Problem definition as a contribution: Categorizing irrelevant knowledge into coarse-grained (different subject) and fine-grained (same subject, different relation) identifies a blind spot in existing locality evaluations.
"Edit after Disentanglement" is a clean solution: Instead of patching constraints onto entangled representations post-hoc, it is better to separate target and irrelevant attributes at the representation level first.
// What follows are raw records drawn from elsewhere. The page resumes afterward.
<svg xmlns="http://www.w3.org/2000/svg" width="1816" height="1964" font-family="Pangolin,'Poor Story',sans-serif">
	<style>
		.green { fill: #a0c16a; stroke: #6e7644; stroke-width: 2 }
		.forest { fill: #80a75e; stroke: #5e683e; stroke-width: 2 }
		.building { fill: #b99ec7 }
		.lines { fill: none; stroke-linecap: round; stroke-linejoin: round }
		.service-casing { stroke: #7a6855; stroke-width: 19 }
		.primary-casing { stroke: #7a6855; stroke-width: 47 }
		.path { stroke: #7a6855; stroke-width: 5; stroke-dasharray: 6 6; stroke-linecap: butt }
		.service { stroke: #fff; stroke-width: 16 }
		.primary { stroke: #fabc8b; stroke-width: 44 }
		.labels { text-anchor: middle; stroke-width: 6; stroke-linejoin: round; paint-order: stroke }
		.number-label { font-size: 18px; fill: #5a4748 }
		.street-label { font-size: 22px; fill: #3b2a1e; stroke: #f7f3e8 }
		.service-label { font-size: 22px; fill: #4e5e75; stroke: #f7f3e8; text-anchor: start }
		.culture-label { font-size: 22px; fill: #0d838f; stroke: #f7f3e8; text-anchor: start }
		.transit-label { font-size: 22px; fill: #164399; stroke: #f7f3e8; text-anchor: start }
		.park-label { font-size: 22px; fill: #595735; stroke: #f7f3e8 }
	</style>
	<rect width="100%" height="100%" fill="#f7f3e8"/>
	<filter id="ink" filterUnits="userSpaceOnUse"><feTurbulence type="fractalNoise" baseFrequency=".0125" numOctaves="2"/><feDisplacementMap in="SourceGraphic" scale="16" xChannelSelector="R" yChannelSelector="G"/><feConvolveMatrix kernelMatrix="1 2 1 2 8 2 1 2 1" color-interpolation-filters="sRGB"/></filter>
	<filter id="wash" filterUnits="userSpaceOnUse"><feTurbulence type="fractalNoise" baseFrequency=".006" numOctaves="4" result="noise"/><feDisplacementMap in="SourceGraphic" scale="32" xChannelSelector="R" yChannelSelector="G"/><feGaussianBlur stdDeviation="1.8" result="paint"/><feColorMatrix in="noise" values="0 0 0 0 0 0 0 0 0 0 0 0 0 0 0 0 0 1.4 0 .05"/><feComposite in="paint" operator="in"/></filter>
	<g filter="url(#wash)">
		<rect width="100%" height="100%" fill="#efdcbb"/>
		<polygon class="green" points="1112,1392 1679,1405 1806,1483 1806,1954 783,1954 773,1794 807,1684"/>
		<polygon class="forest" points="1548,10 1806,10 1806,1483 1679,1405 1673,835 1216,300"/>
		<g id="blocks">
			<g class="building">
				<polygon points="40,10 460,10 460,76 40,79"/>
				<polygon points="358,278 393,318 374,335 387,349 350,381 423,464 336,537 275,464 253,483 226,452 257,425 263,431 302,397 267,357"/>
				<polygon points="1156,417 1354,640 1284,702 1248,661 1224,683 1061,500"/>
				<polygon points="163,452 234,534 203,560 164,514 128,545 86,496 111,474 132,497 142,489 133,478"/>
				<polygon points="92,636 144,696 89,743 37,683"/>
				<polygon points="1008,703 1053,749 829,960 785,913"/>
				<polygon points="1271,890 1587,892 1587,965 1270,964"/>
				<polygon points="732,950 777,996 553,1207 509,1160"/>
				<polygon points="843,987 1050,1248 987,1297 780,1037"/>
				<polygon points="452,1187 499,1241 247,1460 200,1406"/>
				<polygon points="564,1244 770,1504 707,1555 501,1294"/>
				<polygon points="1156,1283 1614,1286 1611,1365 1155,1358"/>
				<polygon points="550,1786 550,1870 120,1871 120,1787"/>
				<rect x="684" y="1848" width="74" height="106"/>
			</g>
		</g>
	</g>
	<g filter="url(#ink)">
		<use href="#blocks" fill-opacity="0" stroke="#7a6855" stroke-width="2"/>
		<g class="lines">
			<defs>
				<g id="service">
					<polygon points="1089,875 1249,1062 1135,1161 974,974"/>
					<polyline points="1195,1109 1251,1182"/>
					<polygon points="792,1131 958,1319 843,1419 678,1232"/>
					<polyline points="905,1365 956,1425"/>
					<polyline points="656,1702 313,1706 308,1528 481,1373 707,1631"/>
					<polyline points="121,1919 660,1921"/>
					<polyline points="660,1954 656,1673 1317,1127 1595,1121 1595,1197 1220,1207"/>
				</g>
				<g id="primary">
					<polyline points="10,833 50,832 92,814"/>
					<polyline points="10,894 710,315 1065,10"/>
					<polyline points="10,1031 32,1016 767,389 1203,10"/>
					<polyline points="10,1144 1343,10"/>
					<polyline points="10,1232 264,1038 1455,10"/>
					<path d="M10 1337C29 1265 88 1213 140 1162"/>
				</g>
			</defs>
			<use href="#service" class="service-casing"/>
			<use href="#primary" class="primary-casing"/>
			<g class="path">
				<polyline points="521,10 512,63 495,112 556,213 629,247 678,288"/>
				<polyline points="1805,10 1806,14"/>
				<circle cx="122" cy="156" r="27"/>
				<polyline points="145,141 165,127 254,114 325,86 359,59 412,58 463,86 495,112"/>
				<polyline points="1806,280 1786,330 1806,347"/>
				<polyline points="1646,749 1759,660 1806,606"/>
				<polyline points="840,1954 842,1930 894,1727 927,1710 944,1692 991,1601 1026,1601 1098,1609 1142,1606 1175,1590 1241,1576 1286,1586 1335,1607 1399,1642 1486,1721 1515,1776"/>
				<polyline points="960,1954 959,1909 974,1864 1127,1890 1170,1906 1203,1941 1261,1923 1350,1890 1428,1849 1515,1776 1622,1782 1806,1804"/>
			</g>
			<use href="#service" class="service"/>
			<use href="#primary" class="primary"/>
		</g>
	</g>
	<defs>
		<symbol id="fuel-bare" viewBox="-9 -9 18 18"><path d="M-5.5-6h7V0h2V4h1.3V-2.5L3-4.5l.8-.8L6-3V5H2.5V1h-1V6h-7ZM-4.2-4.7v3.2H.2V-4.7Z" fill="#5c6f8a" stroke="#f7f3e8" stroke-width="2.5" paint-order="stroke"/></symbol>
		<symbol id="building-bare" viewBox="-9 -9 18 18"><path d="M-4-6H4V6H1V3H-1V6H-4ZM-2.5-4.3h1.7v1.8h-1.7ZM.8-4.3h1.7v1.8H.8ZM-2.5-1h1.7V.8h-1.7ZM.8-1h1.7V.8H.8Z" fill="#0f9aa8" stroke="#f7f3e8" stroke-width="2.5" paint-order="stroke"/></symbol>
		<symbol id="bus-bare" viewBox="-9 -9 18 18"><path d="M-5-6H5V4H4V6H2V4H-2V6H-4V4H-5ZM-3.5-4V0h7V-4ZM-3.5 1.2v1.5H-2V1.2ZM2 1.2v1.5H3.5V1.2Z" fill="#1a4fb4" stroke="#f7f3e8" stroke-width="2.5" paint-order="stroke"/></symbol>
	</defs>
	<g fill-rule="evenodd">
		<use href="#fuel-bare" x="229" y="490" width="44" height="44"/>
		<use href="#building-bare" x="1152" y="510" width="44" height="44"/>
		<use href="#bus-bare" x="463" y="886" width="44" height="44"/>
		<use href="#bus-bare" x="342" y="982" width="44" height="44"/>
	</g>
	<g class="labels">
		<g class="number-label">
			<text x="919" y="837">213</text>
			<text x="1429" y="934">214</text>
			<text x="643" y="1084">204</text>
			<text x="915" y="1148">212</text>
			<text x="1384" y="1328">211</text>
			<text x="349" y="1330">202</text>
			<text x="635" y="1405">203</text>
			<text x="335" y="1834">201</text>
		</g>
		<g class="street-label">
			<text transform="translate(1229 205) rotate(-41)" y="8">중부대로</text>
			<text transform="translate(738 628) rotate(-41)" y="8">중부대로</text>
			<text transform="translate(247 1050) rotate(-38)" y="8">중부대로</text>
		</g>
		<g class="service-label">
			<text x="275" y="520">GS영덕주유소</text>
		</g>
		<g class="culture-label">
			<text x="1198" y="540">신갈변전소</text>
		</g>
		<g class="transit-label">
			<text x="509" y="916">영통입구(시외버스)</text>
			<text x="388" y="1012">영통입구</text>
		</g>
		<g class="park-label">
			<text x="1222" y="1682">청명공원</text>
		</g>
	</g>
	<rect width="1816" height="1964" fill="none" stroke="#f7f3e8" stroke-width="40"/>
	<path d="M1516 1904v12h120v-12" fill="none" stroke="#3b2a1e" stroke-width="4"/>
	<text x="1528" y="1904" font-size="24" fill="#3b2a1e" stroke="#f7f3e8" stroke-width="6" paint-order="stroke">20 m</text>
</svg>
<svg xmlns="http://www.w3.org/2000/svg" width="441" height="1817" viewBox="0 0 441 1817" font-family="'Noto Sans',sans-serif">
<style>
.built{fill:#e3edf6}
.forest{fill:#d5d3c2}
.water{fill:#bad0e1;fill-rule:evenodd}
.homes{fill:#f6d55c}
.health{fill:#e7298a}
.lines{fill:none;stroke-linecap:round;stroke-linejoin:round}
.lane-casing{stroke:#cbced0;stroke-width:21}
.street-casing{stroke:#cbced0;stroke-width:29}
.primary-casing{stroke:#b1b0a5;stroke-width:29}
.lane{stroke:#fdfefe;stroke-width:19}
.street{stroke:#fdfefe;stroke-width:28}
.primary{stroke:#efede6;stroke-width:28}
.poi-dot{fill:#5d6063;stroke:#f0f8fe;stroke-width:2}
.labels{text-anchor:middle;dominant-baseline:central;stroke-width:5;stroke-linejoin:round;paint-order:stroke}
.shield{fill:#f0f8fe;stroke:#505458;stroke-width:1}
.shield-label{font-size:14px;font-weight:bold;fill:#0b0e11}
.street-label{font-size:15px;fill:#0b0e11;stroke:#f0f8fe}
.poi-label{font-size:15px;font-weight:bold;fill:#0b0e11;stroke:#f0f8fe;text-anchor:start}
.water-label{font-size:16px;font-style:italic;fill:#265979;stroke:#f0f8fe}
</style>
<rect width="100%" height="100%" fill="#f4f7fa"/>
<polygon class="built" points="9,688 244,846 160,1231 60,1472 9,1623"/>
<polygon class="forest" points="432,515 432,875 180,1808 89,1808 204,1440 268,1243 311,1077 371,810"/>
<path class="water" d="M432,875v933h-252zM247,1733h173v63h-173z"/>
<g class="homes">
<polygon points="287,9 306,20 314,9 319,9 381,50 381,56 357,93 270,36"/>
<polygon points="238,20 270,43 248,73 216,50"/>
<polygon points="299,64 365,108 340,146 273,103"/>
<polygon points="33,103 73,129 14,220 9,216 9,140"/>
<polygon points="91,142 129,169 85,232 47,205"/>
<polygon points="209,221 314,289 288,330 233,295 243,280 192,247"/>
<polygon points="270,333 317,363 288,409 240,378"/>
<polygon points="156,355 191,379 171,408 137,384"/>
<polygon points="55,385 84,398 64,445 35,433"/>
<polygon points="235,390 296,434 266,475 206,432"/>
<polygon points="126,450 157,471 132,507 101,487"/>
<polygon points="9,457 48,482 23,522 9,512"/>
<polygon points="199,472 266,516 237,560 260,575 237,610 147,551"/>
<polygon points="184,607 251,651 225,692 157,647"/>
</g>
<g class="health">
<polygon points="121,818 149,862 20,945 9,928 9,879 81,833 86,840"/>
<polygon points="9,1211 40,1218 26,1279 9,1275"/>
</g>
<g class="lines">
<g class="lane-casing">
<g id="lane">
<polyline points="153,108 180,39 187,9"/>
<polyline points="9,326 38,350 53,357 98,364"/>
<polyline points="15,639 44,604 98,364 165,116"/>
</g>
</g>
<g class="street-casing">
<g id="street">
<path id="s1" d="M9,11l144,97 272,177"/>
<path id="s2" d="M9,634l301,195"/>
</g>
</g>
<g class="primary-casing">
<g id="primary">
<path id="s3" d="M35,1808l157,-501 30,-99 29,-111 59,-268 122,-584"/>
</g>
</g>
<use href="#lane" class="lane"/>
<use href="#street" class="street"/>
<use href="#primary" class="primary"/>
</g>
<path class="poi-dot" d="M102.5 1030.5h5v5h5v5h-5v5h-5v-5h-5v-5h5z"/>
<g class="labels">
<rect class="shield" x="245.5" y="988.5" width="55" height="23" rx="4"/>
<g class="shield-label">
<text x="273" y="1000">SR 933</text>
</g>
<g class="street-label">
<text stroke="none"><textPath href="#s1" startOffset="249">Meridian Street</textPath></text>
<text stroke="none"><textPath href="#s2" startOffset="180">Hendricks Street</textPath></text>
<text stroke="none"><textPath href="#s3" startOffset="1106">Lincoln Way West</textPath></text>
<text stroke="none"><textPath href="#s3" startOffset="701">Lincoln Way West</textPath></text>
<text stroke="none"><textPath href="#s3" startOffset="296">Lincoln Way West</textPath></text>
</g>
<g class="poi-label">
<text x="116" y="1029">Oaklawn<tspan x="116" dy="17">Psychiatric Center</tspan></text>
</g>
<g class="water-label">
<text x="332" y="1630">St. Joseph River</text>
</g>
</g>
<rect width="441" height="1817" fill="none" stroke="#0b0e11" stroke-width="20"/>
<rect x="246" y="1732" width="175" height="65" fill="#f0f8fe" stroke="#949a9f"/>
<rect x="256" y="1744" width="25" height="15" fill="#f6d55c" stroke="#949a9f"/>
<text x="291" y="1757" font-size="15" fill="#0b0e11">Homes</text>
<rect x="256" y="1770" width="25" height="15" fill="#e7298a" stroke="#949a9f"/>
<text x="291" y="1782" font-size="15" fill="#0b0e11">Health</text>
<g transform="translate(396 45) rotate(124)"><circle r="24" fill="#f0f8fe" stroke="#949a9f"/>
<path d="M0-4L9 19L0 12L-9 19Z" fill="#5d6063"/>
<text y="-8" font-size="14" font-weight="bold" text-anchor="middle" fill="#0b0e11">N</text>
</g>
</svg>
This strategy is transferable to any scenario where one wants to change A without affecting B when they are entangled.
Elegant closed-form solution: The final update simply projects the MEMIT rank-one term using a matrix derived from disentangler weights, inheriting the efficiency of locate-then-edit frameworks without iterative overhead.
Reusable KRD: Unlike ROME-C/MEMIT-C which require per-edit manual constraints, KRD solidifies the ability to protect fine-grained knowledge into a generalizable module.

Limitations & Future Work¶

Dependency on disentangler quality: The method assumes KRD can effectively separate components; if attributes are too coupled for contrastive learning, performance suffer.
Scope limitation: Centered on \((s,r,o)\) triplets and FFN key-value assumptions; may not apply to non-triplet knowledge or non-parametric modifications (like context-based editing).
Training costs and hyperparameters: Although KRD is one-time, it requires a training set and tuning of \(\alpha, \beta\), and temperature \(\tau\).
Coverage of fine-grained relations: FINE-KED is constructed with manually graded relations; whether three levels cover the full complexity of real-world "neighboring" relations remains to be tested.

vs ROME / MEMIT: They operate on entangled representations, failing on fine-grained same-subject facts; DiKE adds a disentanglement projection to their updates.
vs AlphaEdit: AlphaEdit uses null-space constraints for coarse-grained locality but fails on sibling relations; DiKE targets the disentangled irrelevant component.
vs ROME-C / MEMIT-C: These variants manually insert relation constraints per edit; they are less effective and more computationally expensive than DiKE’s one-time trained KRD.
vs MEND: MEND relies on a hypernetwork; gradients conflict during batch editing of the same subject, unlike DiKE’s stable closed-form solution.

Rating¶

Novelty: ⭐⭐⭐⭐⭐ Explicitly identifies the "fine-grained" blind spot and provides a clean disentanglement solution.
Experimental Thoroughness: ⭐⭐⭐⭐ Complete across three LLM scales with a new benchmark and batch scenarios, though hyperparameter sensitivity is less discussed.
Writing Quality: ⭐⭐⭐⭐ Clear motivation, complete derivations, and good alignment between figures and text.
Value: ⭐⭐⭐⭐ Provides a reusable module and closed-form update, advancing both evaluation and methodology in knowledge editing.